What this protects against
- Accidental PII in conversation logs — primary failure mode, fixed
- PII in model provider’s logs — Anthropic / OpenAI receive only the redacted version
- PII in downstream tool calls — agent can’t pass through what it doesn’t have
- PII in error reports + session replays — also fixed, since the leak is upstream of all of them
- PII used by the agent in its own reasoning — the agent reasons over
[REDACTED:email]tokens, which are opaque
What this doesn’t protect against
- Statistical re-identification — if the agent counts “3 enterprise users in Norway,” and there are only 3 enterprise users in Norway, the count itself reveals identity. PII redaction is not differential privacy. For high-stakes anonymization, layer differential privacy on the warehouse view itself.
- Tools that legitimately need to return identifiers — if the agent needs to send an email to a customer, it has to know which customer.

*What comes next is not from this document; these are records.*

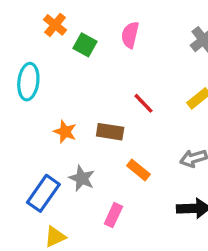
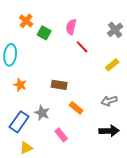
red line: (143, 103) -> (82, 47), moved
orange star: (65, 132) -> (20, 85), moved
pink rectangle: (113, 215) -> (61, 135), turned -64

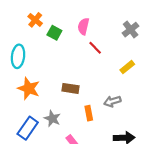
orange star: (20, 85) -> (29, 88), size x1.5
gray arrow: (109, 101) -> (112, 101), moved
orange rectangle: (76, 108) -> (89, 113), turned 40

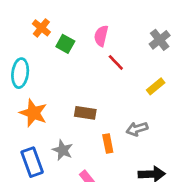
blue rectangle: (28, 128) -> (32, 162), turned -55

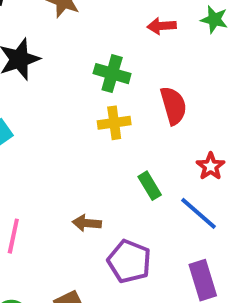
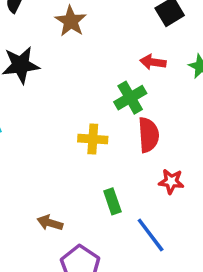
green cross: (112, 74) -> (130, 98), moved, turned 32
red star: (211, 166) -> (171, 181), moved, turned 30

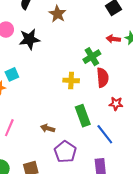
red arrow: (153, 62) -> (113, 39), moved
green rectangle: (112, 201) -> (83, 116), size x1.5

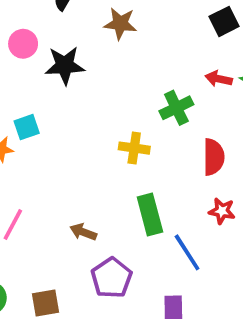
brown star: (57, 14) -> (120, 24), turned -30
red semicircle: (103, 78) -> (214, 157), moved
red star: (116, 104) -> (222, 211), moved

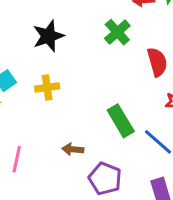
black star: (65, 65) -> (48, 36), moved
yellow cross: (134, 148) -> (47, 88), moved

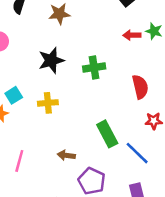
green cross: (117, 32) -> (94, 68), moved, turned 30

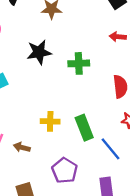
yellow cross: (48, 103) -> (50, 121), moved
brown arrow: (66, 155) -> (22, 147), moved

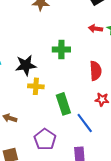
black star: (39, 52) -> (26, 65), moved
yellow cross: (50, 121) -> (36, 86), moved

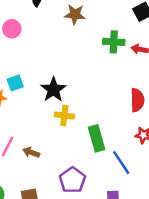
green cross: (61, 50) -> (114, 42), moved
black star: (26, 65) -> (53, 90), turned -30

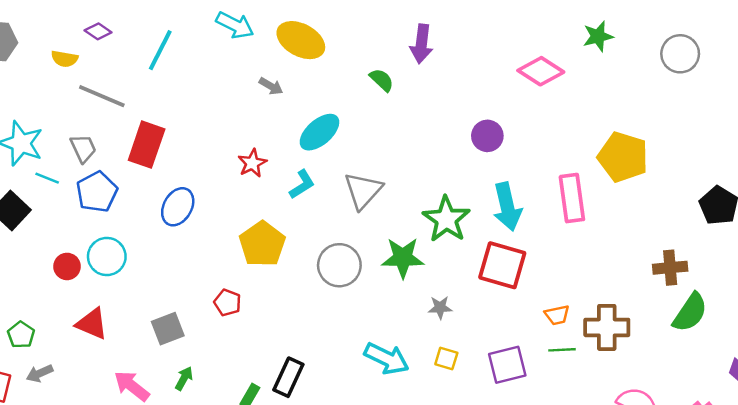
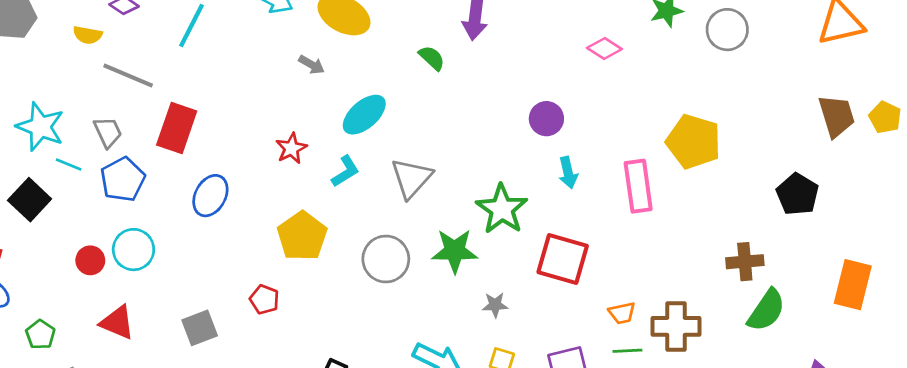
gray circle: (680, 54) -> (727, 30), moved
pink diamond: (541, 71) -> (604, 48), size x0.7
cyan arrow: (507, 207) -> (568, 173), moved, size x0.6

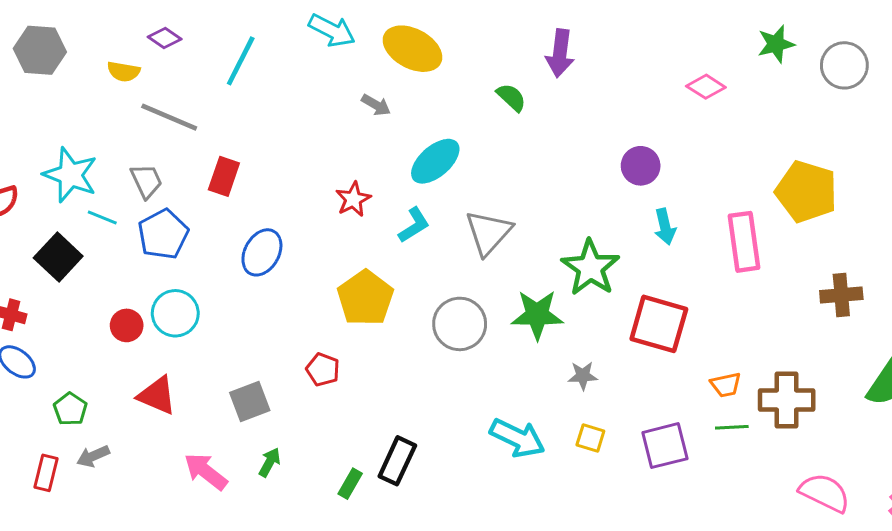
red rectangle: (177, 128) -> (224, 176), size x0.7
brown cross: (745, 262) -> (841, 295), moved

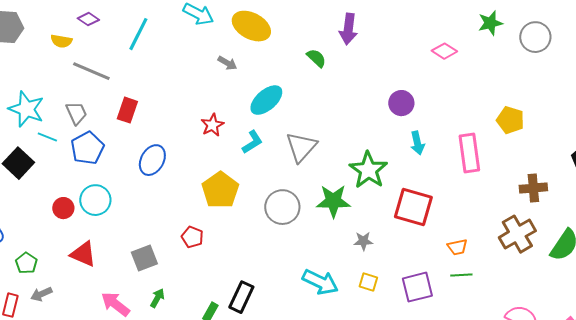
yellow pentagon: (806, 192) -> (510, 120), size x0.7
brown cross: (787, 400) -> (517, 234), moved, turned -30

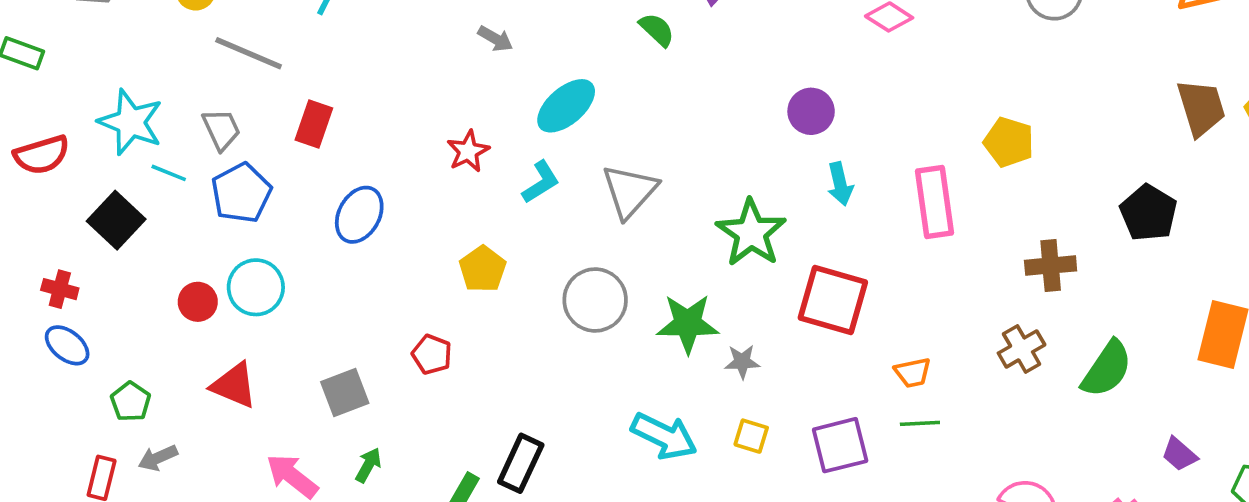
yellow pentagon: (220, 190) -> (483, 269), size x0.7
green star: (333, 201) -> (688, 324), moved
brown cross: (517, 234) -> (1022, 349), size x0.7

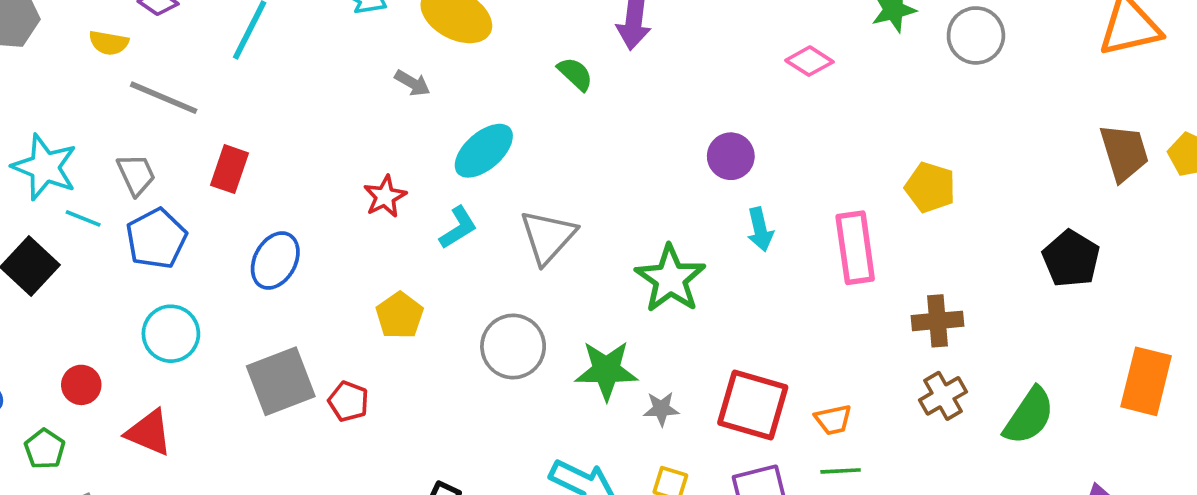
brown cross: (1051, 266) -> (938, 321), moved
red square: (833, 300) -> (753, 405), moved
red circle: (198, 302) -> (81, 385), moved
gray square: (345, 393) -> (281, 381), moved, size x1.4

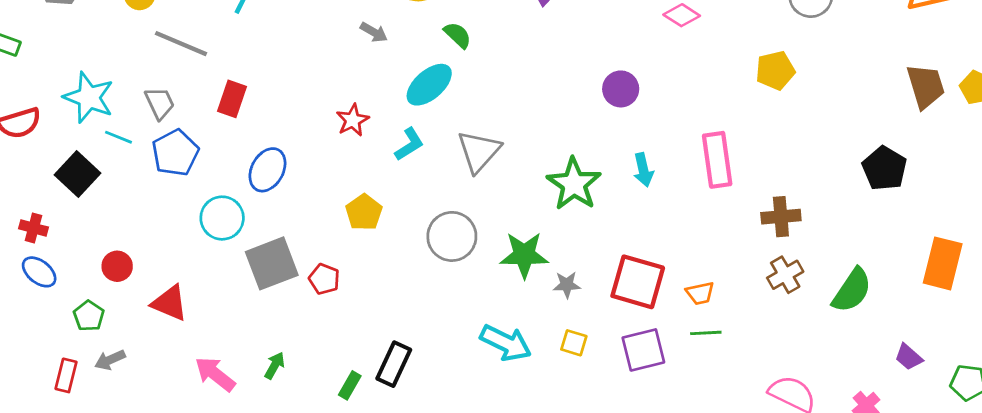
green semicircle: (575, 74) -> (458, 35), moved
yellow pentagon: (930, 187) -> (775, 71), moved, turned -30
cyan arrow: (760, 229) -> (643, 170), moved
cyan circle: (171, 334) -> (222, 218), moved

For these flows, run the operation under a different tool name (e.g.,
email.send_to_customer_id) where the PII pass-through is explicit and policy-checked separately. - PII in tool inputs — separate problem, separate fix (covered here).
- Custom data formats not covered by built-in detectors — register custom regex per Step 2.
Companion code
For a complete end-to-end SQL agent with this pattern wired up: Build a governed SQL agent that scrubs PII from query results. 180 lines of working Python.
Cross-reference
- PII in prompts: what you’re probably leaking — the input-side version
- Build a governed SQL agent — full working code for this exact pattern
- Stop your AI agent from leaking secrets in your
.envfile — the same pattern applied to credentials, not customer data - Three layers between an agent and your production database — the broader defense-in-depth shape
The protection above runs at the gateway, not in your agent code. Your agent doesn’t need to know about PII redaction. The control plane does it on every tool output, every time, audited.